The Amazon is seen by romantic idiots as the garden of Eden but it means living in poverty where you die from malaria yellow fever, childbirth or after minor injuries. And run by chefs wh are dictators with power of life and death if you dont obey them.
And the Amazon was once a fairly developed area and not primitive. Apparantly the diseases brought by the Spanish spread via trade routes and depopulated the area. So these are the survivors whose culture became primitive.

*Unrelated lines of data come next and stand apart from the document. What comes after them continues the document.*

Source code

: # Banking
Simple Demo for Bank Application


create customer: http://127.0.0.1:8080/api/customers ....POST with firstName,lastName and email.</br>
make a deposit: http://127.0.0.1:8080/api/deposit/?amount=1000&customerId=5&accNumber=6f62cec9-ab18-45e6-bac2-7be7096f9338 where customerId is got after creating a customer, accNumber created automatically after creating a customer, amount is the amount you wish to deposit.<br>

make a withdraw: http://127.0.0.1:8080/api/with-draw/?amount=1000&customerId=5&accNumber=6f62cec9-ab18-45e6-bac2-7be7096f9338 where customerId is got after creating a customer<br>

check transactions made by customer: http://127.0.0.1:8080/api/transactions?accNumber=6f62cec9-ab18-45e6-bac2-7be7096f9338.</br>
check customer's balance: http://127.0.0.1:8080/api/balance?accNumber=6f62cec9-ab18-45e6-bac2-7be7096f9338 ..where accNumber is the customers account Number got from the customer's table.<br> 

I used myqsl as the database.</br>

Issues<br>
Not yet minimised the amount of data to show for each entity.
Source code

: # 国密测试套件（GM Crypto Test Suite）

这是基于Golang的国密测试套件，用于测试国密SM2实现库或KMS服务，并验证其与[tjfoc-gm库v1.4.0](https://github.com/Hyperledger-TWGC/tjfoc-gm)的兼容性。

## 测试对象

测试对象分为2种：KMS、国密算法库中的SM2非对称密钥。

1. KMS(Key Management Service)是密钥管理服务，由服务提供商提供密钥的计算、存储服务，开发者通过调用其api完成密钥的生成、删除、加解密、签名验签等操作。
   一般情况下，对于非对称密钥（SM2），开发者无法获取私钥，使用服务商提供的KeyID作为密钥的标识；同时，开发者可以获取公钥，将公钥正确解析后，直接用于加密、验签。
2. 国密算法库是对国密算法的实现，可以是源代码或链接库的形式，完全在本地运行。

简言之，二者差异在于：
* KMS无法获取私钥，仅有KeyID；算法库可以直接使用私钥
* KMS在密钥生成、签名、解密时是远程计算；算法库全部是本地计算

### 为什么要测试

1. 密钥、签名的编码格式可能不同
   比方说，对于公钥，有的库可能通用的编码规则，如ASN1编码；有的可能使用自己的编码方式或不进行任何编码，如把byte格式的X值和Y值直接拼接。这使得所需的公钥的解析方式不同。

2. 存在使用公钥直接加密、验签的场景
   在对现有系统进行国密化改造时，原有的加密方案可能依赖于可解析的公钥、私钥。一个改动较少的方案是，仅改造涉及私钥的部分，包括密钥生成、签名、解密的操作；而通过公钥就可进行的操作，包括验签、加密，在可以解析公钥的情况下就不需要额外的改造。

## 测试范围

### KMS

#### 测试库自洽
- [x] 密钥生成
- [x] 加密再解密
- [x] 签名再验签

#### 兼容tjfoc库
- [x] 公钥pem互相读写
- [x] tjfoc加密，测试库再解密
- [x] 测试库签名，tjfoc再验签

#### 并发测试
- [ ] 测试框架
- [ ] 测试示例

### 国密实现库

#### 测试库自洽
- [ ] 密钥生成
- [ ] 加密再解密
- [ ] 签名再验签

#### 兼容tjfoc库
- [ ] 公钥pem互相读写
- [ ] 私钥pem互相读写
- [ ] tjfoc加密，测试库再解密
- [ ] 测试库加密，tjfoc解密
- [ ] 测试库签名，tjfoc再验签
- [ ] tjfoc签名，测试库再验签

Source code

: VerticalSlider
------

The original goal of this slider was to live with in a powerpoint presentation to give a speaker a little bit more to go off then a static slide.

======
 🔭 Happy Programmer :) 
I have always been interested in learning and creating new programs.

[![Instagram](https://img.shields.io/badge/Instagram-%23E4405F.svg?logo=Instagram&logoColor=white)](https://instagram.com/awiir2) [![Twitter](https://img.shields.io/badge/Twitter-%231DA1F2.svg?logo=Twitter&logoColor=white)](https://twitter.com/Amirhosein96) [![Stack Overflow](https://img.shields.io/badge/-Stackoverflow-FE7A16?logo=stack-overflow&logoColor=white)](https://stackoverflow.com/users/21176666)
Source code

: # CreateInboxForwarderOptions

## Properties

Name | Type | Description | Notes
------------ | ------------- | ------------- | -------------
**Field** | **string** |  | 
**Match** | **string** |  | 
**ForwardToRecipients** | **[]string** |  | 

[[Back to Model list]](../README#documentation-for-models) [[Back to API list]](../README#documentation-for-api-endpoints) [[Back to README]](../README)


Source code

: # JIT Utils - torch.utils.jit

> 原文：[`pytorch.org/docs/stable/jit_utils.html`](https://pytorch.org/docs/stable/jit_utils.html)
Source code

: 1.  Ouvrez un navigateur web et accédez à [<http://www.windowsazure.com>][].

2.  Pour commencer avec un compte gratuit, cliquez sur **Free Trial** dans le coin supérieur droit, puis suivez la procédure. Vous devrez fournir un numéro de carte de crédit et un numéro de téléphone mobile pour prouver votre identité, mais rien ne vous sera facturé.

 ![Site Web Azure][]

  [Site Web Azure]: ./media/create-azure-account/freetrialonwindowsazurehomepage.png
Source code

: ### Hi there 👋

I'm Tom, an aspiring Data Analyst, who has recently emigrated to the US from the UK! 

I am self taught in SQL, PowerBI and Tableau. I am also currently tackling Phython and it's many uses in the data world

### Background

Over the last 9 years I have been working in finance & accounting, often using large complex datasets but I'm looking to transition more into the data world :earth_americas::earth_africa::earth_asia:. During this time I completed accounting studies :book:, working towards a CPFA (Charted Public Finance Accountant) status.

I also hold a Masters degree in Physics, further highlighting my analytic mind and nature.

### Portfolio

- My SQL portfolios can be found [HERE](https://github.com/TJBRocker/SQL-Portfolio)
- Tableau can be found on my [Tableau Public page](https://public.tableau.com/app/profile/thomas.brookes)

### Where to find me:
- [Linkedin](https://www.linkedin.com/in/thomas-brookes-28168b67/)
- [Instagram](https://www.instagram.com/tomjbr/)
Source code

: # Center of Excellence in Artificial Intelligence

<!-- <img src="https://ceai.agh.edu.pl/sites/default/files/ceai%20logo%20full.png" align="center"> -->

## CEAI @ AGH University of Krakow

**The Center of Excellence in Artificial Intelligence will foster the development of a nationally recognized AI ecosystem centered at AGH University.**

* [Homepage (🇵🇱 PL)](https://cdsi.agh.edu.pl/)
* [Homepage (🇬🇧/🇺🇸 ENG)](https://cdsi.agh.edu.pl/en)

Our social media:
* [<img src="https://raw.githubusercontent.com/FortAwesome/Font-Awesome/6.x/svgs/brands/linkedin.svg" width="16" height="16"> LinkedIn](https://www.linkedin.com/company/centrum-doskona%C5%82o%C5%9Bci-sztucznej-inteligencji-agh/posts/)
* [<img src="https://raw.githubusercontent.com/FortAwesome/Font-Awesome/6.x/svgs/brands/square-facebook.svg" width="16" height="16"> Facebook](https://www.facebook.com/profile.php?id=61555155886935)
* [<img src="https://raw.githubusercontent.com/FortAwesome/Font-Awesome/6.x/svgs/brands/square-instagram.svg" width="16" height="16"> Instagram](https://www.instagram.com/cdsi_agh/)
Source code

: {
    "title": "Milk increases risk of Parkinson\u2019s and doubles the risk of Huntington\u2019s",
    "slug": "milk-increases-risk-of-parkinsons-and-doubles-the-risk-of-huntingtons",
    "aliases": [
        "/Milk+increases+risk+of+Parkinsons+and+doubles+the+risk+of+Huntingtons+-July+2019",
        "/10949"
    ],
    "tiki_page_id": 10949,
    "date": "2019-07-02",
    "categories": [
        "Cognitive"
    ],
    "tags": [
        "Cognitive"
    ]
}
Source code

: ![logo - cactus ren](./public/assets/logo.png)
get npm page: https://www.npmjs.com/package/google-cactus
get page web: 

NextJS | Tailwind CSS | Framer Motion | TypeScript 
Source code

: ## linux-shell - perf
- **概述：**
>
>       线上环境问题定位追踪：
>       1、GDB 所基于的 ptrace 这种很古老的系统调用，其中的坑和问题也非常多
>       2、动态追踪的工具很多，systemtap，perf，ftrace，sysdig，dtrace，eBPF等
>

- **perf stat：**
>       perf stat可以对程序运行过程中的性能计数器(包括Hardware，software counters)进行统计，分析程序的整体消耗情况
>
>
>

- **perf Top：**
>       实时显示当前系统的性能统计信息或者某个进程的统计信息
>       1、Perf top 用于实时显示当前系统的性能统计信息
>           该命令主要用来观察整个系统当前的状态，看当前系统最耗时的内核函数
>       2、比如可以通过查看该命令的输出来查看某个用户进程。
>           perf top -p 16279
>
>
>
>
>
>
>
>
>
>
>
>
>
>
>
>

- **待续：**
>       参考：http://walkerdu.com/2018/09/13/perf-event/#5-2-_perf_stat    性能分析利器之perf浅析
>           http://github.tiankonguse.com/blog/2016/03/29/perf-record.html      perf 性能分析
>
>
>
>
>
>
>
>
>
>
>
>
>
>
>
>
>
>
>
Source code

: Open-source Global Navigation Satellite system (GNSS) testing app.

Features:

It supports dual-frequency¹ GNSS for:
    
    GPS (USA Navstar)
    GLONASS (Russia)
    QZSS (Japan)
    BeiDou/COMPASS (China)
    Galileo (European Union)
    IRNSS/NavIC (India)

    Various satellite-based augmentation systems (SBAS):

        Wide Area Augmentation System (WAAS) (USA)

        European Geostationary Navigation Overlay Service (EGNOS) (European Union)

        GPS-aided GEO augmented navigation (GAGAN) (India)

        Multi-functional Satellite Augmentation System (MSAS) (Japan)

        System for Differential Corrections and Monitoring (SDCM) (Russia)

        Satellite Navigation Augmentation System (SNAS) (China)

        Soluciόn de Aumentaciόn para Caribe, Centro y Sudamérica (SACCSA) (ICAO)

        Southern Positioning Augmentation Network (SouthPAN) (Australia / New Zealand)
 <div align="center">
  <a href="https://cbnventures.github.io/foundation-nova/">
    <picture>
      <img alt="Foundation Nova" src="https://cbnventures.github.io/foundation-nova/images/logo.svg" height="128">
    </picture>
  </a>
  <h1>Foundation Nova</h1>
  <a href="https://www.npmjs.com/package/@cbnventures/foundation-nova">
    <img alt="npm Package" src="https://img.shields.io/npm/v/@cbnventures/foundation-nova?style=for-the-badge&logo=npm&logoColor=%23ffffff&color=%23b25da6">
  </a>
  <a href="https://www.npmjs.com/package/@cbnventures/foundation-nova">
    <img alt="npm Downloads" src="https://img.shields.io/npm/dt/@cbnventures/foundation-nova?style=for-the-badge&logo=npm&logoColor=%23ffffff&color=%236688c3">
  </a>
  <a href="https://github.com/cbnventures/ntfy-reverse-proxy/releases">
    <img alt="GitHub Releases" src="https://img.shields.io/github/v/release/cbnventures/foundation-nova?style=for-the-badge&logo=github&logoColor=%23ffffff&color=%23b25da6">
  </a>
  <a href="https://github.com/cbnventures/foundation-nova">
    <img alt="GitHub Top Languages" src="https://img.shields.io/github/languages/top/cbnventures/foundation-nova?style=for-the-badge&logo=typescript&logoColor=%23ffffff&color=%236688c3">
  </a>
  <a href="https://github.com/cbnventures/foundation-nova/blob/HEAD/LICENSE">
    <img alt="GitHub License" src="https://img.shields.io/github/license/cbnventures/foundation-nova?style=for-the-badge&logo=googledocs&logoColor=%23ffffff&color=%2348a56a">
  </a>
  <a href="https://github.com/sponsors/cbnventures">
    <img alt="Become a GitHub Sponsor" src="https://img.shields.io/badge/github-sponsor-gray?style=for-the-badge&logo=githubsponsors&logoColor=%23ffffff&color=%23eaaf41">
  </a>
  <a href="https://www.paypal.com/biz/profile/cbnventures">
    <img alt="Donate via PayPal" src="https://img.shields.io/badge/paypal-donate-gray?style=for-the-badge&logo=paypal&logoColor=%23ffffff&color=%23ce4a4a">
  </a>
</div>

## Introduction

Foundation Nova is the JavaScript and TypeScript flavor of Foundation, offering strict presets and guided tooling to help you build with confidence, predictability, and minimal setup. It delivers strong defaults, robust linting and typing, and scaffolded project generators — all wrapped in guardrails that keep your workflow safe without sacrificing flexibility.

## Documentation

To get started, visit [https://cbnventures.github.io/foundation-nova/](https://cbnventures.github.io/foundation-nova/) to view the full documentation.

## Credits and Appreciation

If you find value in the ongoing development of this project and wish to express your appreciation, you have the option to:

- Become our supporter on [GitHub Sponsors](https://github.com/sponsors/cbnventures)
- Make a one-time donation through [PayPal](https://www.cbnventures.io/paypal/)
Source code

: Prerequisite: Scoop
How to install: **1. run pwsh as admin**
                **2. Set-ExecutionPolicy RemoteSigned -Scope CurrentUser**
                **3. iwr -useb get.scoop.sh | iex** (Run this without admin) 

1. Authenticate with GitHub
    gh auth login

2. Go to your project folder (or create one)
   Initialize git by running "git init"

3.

To them, we are all Jehovah's Witnesses.
There is a documentary about an uncontacted Amazon tribe which left the jungle for civilization. It began with them making sporadic contact with anthropologists and eventually moving into government supplied housing with medical care and etc. In the beginning, they were nearly naked, as those in this video are, but they quickly adopted all sorts of amusing cast off western clothing, like Mets and and Lakers T shirts. This turned out to be civilization’s greatest blessing, according to one of them, who said that without it they were never quite comfortable most of the time, especially at night.
There is a huge commentary on modern society there, humorous though it is.
The bearded conservationist, Paul Rosolie, has an interesting web site:
https://paulrosolie.com/conservationist
Ping!
That there is rigid collectivism. Contribute or die.
EC
“””””who said that without it they were never quite comfortable most of the time, especially at night.”””””
We almost never hear of such good things, for example how Indian women reacted to metal cooking pots, or the men to metal tools and weapons.
Interesting article, they have a noble mission to protect the river and the jungle people but that’s not going to happen when there is money involved.